Filed under: Home, Posts by John | Tags: Dave, Ilwaco, Molly, Oregon, Washington

Portland, OR :: I spent a few days last week camping with my friends Dave and Andrew in southwest Washington, just across the Columbia River from Astoria, Oregon, and 100 yards from the Pacific Ocean. We made regular trips into the little harbor town of Ilwaco, where we discovered the region’s best clam chowder at Harbor Lights Motel, Restaurant, and Lounge, and the world’s best waitress, Sweet Ann, who moonlights as a stand-up comic.
I hung out on the beach with Dave for a couple hours on Thursday afternoon. Sitting in camping chairs, trying to read but frequently distracted by the magnificence of our surroundings, I decided I wanted to get wet – but not too wet. I rolled up the legs of my jeans and waded out into the water. I hopped over the first few waves, which were higher than I thought, but then I got pummeled. Soon I was completely soaked. I looked back to Dave, warm and dry on the sand. Those days camping were some of the last I’ll be able to spend with Dave before leaving Portland in October. I will be glad to carry that memory with me of my best friend doing exactly what he is supposed to do – reading a book, writing longhand on a legal pad, and laughing at me.
I returned to shore, stopping just beyond the reach of the waves, and I turned southeast. It was a symbolic, if predictable, moment. With nearly the whole country spread out before me, I was reminded of how very far from home my family will be traveling in the next year.
I also realized that since moving to the West Coast in 2001, and especially since we moved from California to Oregon in 2005, I am constantly taking my bearings relative to the Pacific Ocean. I may not be able to calculate precise distance, but I am always aware when I am getting closer, farther away from, or running parallel to it. Most often this is a subconscious awareness, but it is always there: my desk faces south; the ocean is to my right.
This internal GPS is useless for physical navigation, but my realization seemed significant. What does the Pacific Ocean represent for me – hope? home? the end of the line? I can’t say for sure, though it’s worthy of further reflection. What I know with certainty is that for five months, from October through February, the narrow roads my family will travel will run mostly north to south. But in late winter we begin to explore unknown longitudes. Americans instinctively range west. To turn east is to head into the past. Maybe that is where our country – and my family - are meant to go.
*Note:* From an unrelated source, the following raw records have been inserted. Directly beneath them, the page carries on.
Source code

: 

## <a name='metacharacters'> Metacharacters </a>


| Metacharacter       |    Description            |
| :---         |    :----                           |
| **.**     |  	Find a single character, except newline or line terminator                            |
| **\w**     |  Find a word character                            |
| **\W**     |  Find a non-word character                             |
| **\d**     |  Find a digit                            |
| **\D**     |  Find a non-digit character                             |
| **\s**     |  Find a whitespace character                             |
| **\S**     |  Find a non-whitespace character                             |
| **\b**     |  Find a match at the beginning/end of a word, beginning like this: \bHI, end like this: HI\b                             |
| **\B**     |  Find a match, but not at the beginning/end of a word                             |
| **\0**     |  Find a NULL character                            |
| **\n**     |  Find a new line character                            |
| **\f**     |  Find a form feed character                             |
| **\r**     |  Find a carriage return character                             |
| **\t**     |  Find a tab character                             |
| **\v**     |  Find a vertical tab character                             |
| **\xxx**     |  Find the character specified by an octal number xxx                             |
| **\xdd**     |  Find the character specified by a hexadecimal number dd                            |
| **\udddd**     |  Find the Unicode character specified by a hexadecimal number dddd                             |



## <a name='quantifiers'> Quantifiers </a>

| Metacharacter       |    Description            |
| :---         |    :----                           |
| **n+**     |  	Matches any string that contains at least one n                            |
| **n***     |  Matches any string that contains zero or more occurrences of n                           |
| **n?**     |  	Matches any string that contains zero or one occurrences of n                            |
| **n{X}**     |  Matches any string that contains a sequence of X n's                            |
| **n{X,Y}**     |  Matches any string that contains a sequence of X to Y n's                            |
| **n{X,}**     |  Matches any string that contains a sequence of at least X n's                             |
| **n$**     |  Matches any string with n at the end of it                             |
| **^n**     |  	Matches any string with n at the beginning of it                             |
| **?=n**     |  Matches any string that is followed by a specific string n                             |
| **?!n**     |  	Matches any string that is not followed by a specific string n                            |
I’m reminded of the notation medieval cartographers used to fill in blank spots on their maps: “Here Be Dragons.” The United States is moving out of adolescence and into adulthood. Kate and I are parents now, thinking a lot about legacy and the world Molly will inherit. And so we look back. Our history is the next frontier. Who knows what we’ll find out there.
Filed under: About OTNR, Posts by John | Tags: Bruce Chatwin, California, Nebraska, Oregon, Origins of the Project, Portland, Songlines, Transportation

Portland, OR :: It bothers me that I haven’t been able to summarize this project for the “About” page of the blog. No kidding, I wake up every morning worrying over what that might mean. I wrote a little in a previous post about what the project is not, but hardly anything about what it is.
When I am asked in person to describe OTNR, I ramble awkwardly for five minutes. I say something about growing up in the evangelical church, and something else about exploring our spiritual heritage; I go on about visiting churches and talking to people along the way, and then, when the person’s eyes glaze over, I say the only thing I know for sure, which is that I don’t know what to expect – that the the project will be shaped by what we find out there on the road.
“Do you know where you’re going to go?” is another common question. But we don’t really. We hope to spend October with my parents in Keizer, Oregon (just north of Salem), November in northern California, and December in southern California. We’ll spend January and February somewhere on the west coast, though we don’t have definite plans. Then in late February or early March we’ll start from Portland and point our camper van, RV, or trailer east. I’d like to head immediately to Lincoln, Nebraska to visit my old church. Who knows after that. “Do you know where you will go?” is a completely reasonable question. (It’s also, come to think of it, a question with two meanings for many of the people I hope to talk to on this journey.) But I can’t give you a good answer.
I feel a bit like the Australian Aborigine who, submitting to the call of the “walkabout,” sets out on a moment’s notice and follows the invisible paths of his ancestors. These invisible paths are known to indigenous Australians as “Footprints of the Ancestors” or “Way of the Law.” To Europeans they are called “Dreaming Tracks” or “Songlines.”
The great traveler Bruce Chatwin wrote in a book called “The Songlines” that “wherever men have trodden they have left a trail of song (of which we may, now and then, catch an echo).” Chatwin imagines that “these trails must reach back, in time and space, to an isolated pocket in the African savannah, where the First Man opening his mouth in defiance of the terrors that surrounded him, shouted the opening stanza of the World Song ‘I AM!’” This is the best description I have for the project. It’s not even mine, but it will suffice for now: we’ll be traveling along the songlines of American evangelicalism.
All this is to say, be patient, dear reader; stick with us. Hope with us that the details of the project will unfold as we submit to its momentum.